Meskipun tidak dalam jumlah yang besar, COVID-19 bisa menyebabkan gangguan fungsi otak. Di antaranya: stroke, sakit kepala, kejang dan pembengkakan otak. Hingga kini belum diketahui dengan pasti penyebabnya.
Hilangnya indera perasa dan penciuman secara tiba-tiba, adalah salah satu gejala awal dari COVID-19. Para peneliti dari Baylor College of Medicine dan University of Pittsburgh melaporkan adanya komplikasi neurologis. Sebagian pasien COVID-19 sebelumnya juga dilaporkan mengalami berbagai gejala neurologis. Seperti linglung, delirium, pusing dan kesulitan berkonsentrasi.
Selama beberapa bulan terakhir, para dokter terus berusaha keras untuk memahami penyakit ini, Terlihat jelas bahwa penyakit ini memengaruhi otak penderitanya. Namun hingga kiniĀ belum bisa dijelaskan bagaimana caranya hingga bisa terjadi.

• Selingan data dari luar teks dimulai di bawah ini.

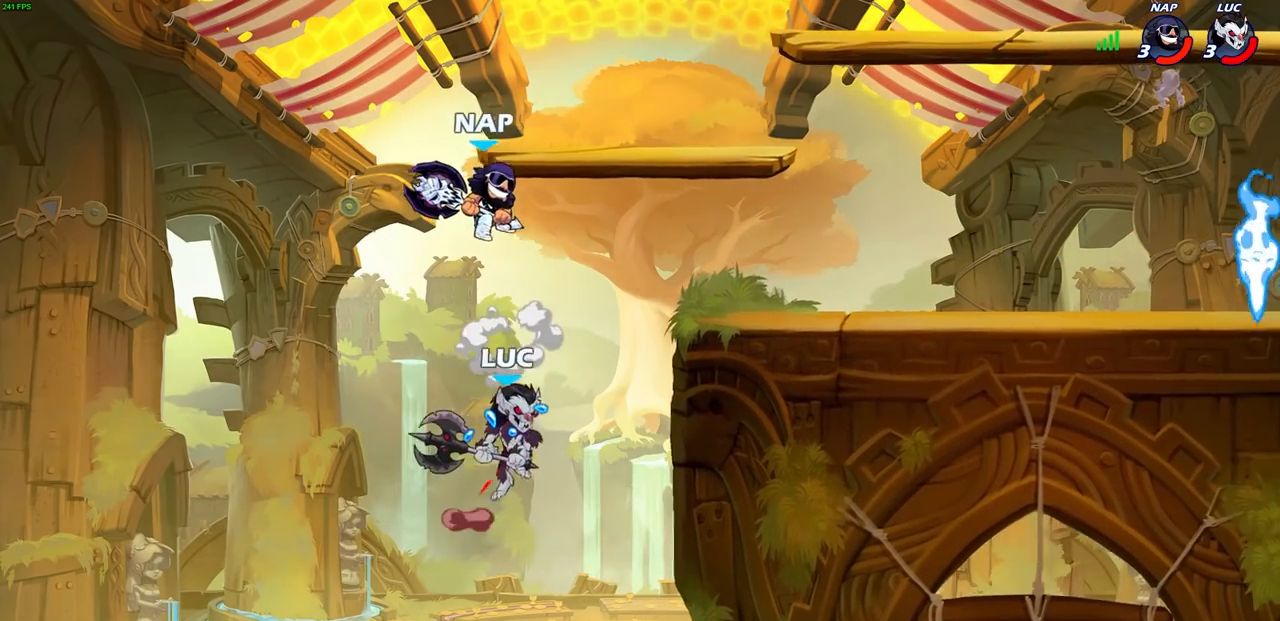
{"buttons": [], "left_stick": "up-right", "right_stick": "center", "events": [[183, "CROSS", "up"], [250, "SQUARE", "down"], [250, "right_stick", "up-right"], [267, "CROSS", "down"], [333, "CROSS", "up"], [350, "SQUARE", "up"], [367, "right_stick", "center"]]}
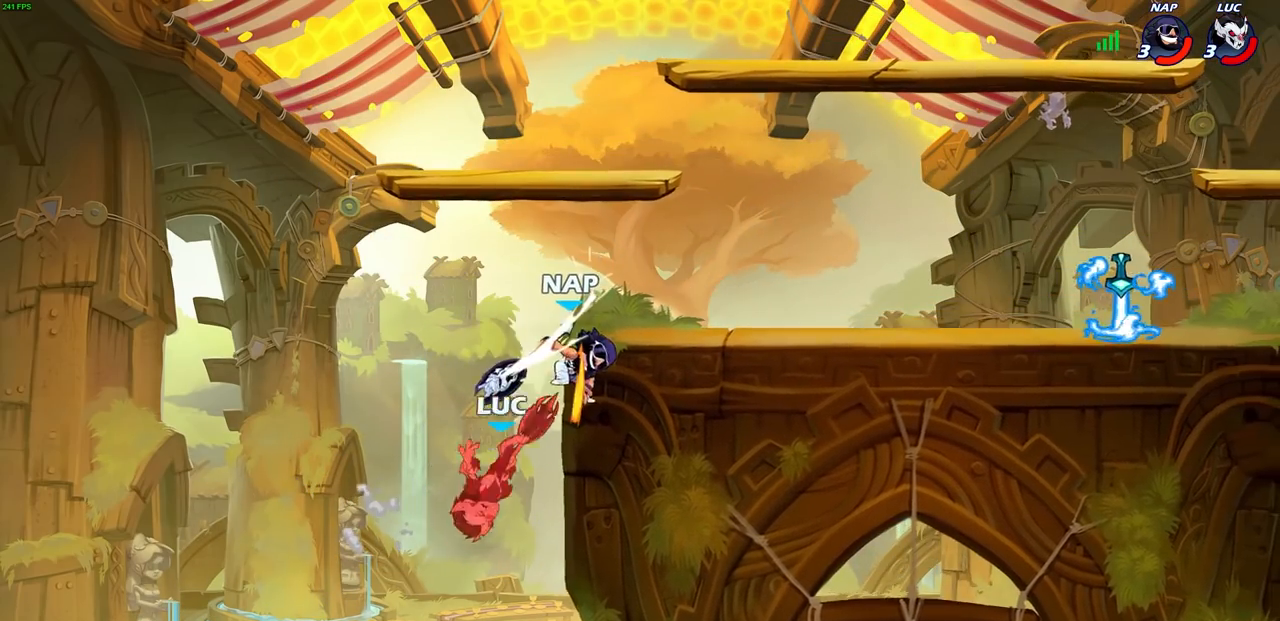
{"buttons": ["CROSS"], "left_stick": "up-right", "right_stick": "center", "events": [[350, "CROSS", "down"]]}
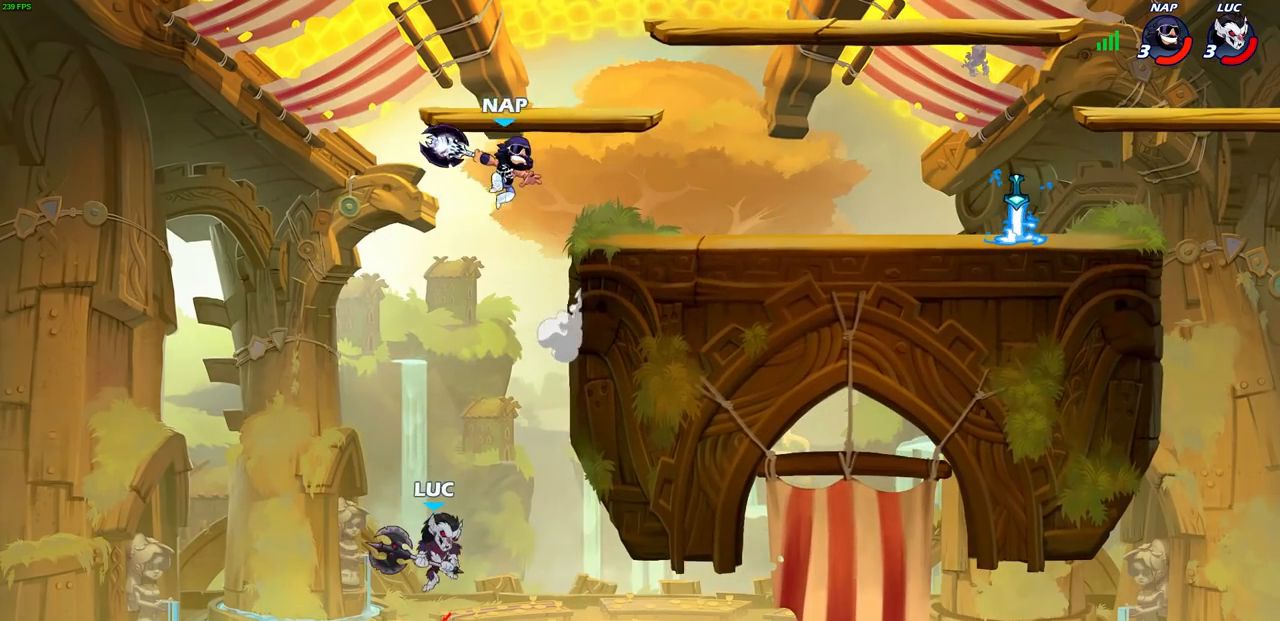
{"buttons": ["R2"], "left_stick": "up-right", "right_stick": "center", "events": [[133, "CROSS", "up"], [267, "R2", "down"]]}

Dua orang neurolog belum lama ini melakukan review terhadap berbagai laporan. Yaitu, berbagai penelitian tentang bagaimana COVID-19 mengganggu pola-pola dari fungsi normal otak. Di mana hal ini dapat terukur melalui EEG. Hasil penelitian mereka telah dipublikasikan dalam Seizure: European Journal of Epilepsy.
EEG atau electroencephalogram, adalah alat yang merekam aktivitas elektrik di beberapa bagian dari otak seseorang, proses perekaman dilakukan dengan meletakkan beberapa elektroda di kulit kepala.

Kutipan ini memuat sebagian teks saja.